**Work instruction**
In the copy, include every entry exactly but none of the images.

[Opening Supplied material section]

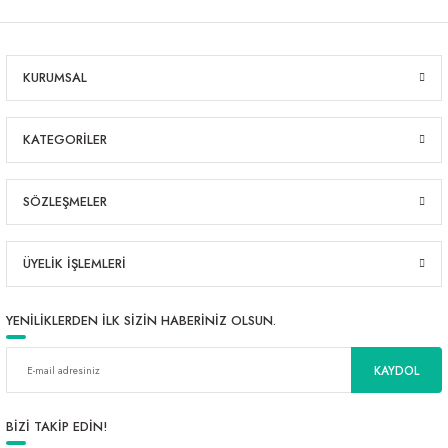
KURUMSAL
KATEGORİLER
SÖZLEŞMELER
ÜYELİK İŞLEMLERİ
YENİLİKLERDEN İLK SİZİN HABERİNİZ OLSUN.
KAYDOL
BİZİ TAKİP EDİN!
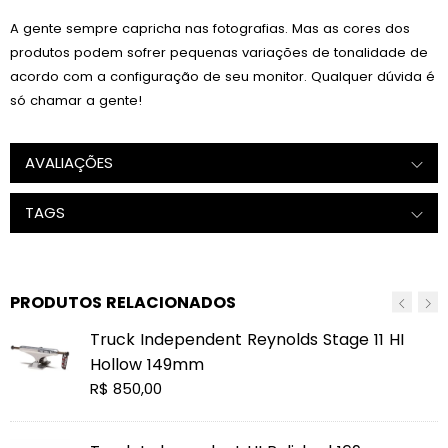
A gente sempre capricha nas fotografias. Mas as cores dos
produtos podem sofrer pequenas variações de tonalidade de
acordo com a configuração de seu monitor. Qualquer dúvida é
só chamar a gente!
AVALIAÇÕES
TAGS
PRODUTOS RELACIONADOS
Truck Independent Reynolds Stage 11 HI
Hollow 149mm
Preço
R$ 850,00
normal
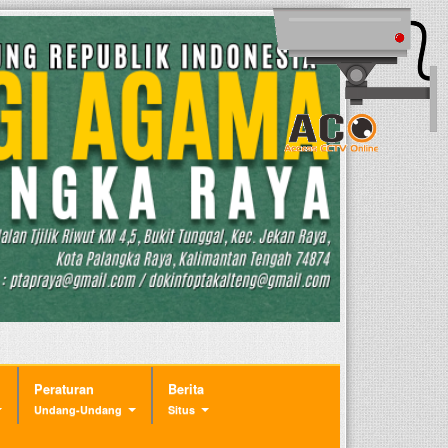
Peraturan
Berita
Undang-Undang
Situs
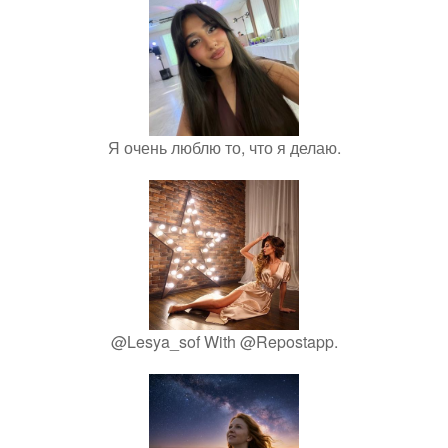
Я очень люблю то, что я делаю.
@Lesya_sof With @Repostapp.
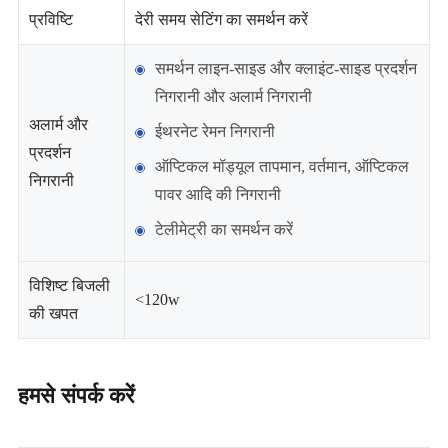
प्रविष्टि
देरी समय सेटिंग का समर्थन करें
समर्थन लाइन-साइड और क्लाइंट-साइड प्रदर्शन
निगरानी और अलार्म निगरानी
अलार्म और
ईथरनेट रेमन निगरानी
प्रदर्शन
ऑप्टिकल मॉड्यूल तापमान, वर्तमान, ऑप्टिकल
निगरानी
पावर आदि की निगरानी
टेलीमेट्री का समर्थन करें
विशिष्ट बिजली
<120w
की खपत
हमसे संपर्क करें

[Closing Supplied material section]

**Task solution**
KURUMSAL
KATEGORİLER
SÖZLEŞMELER
ÜYELİK İŞLEMLERİ
YENİLİKLERDEN İLK SİZİN HABERİNİZ OLSUN.
KAYDOL
BİZİ TAKİP EDİN!
A gente sempre capricha nas fotografias. Mas as cores dos
produtos podem sofrer pequenas variações de tonalidade de
acordo com a configuração de seu monitor. Qualquer dúvida é
só chamar a gente!
AVALIAÇÕES
TAGS
PRODUTOS RELACIONADOS
Truck Independent Reynolds Stage 11 HI
Hollow 149mm
Preço
R$ 850,00
normal
Peraturan
Berita
Undang-Undang
Situs
Я очень люблю то, что я делаю.
@Lesya_sof With @Repostapp.
प्रविष्टि
देरी समय सेटिंग का समर्थन करें
समर्थन लाइन-साइड और क्लाइंट-साइड प्रदर्शन
निगरानी और अलार्म निगरानी
अलार्म और
ईथरनेट रेमन निगरानी
प्रदर्शन
ऑप्टिकल मॉड्यूल तापमान, वर्तमान, ऑप्टिकल
निगरानी
पावर आदि की निगरानी
टेलीमेट्री का समर्थन करें
विशिष्ट बिजली
<120w
की खपत
हमसे संपर्क करें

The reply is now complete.